» The problem
What is the count of lines below that include "logo"? Reply with nothing else.

» Data to examine

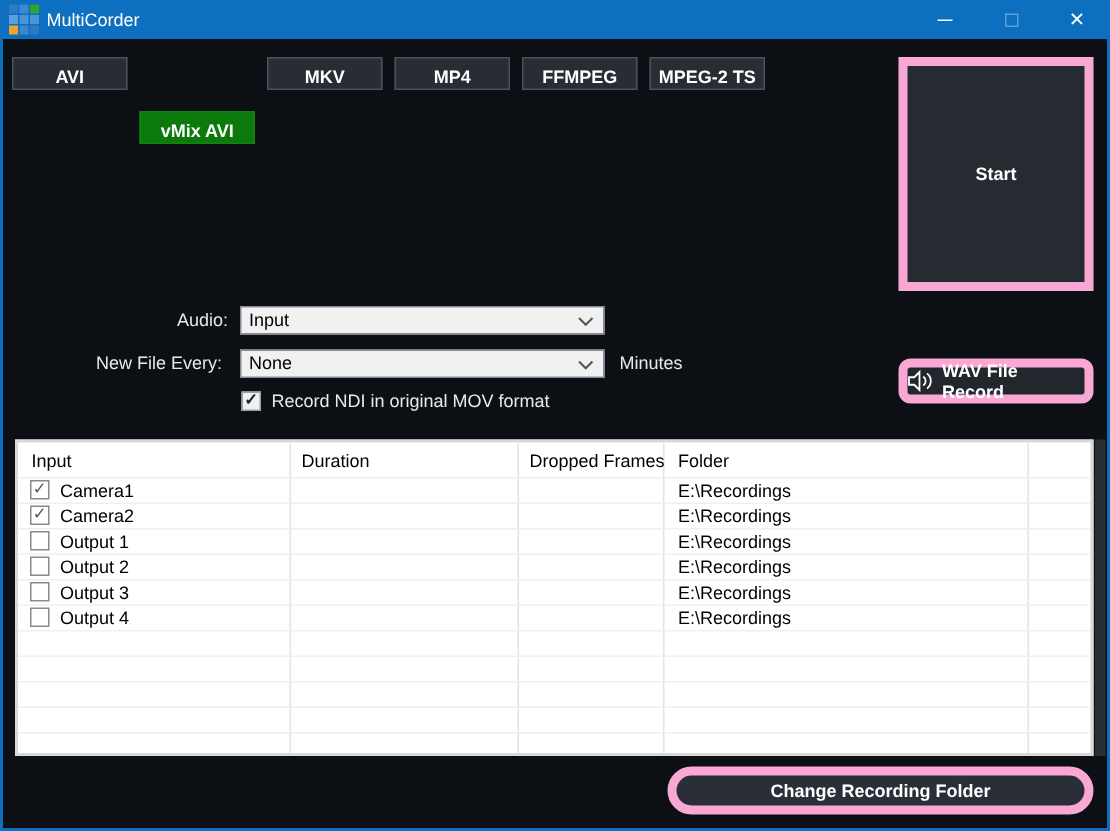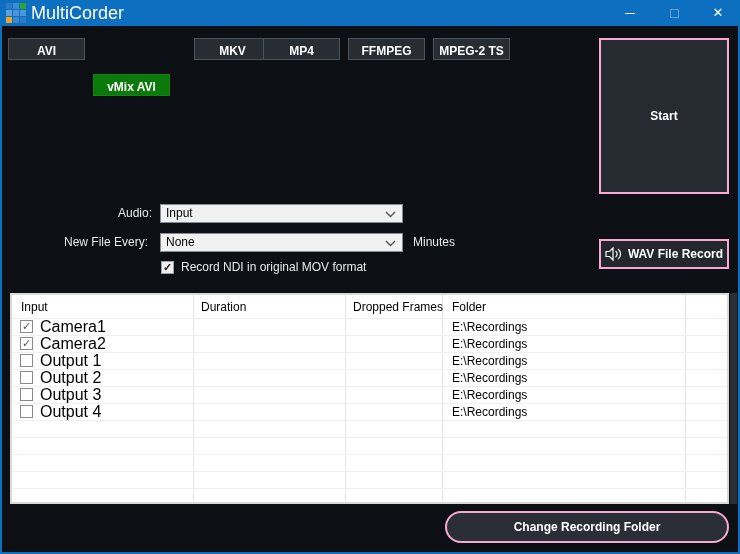--- a/index.html
+++ b/index.html
@@ -9,7 +9,7 @@
   .logo { position:absolute; left:6px; top:3px; width:20px; height:20px; display:grid;
           grid-template-columns:6px 6px 6px; grid-template-rows:6px 6px 6px; gap:1px; }
   .logo span { display:block; }
-  .title { position:absolute; left:31px; top:0; line-height:26px; color:#fff; font-size:18px; }
+  .title { position:absolute; left:31px; top:0; line-height:26px; color:#fff; font-size:12px; }
   .caption-btns { position:absolute; right:0; top:0; height:26px; display:flex; }
   .cap { width:44px; height:26px; display:flex; align-items:center; justify-content:center; }
   .min-glyph { width:10px; height:1px; background:#fff; }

» Output of the task
2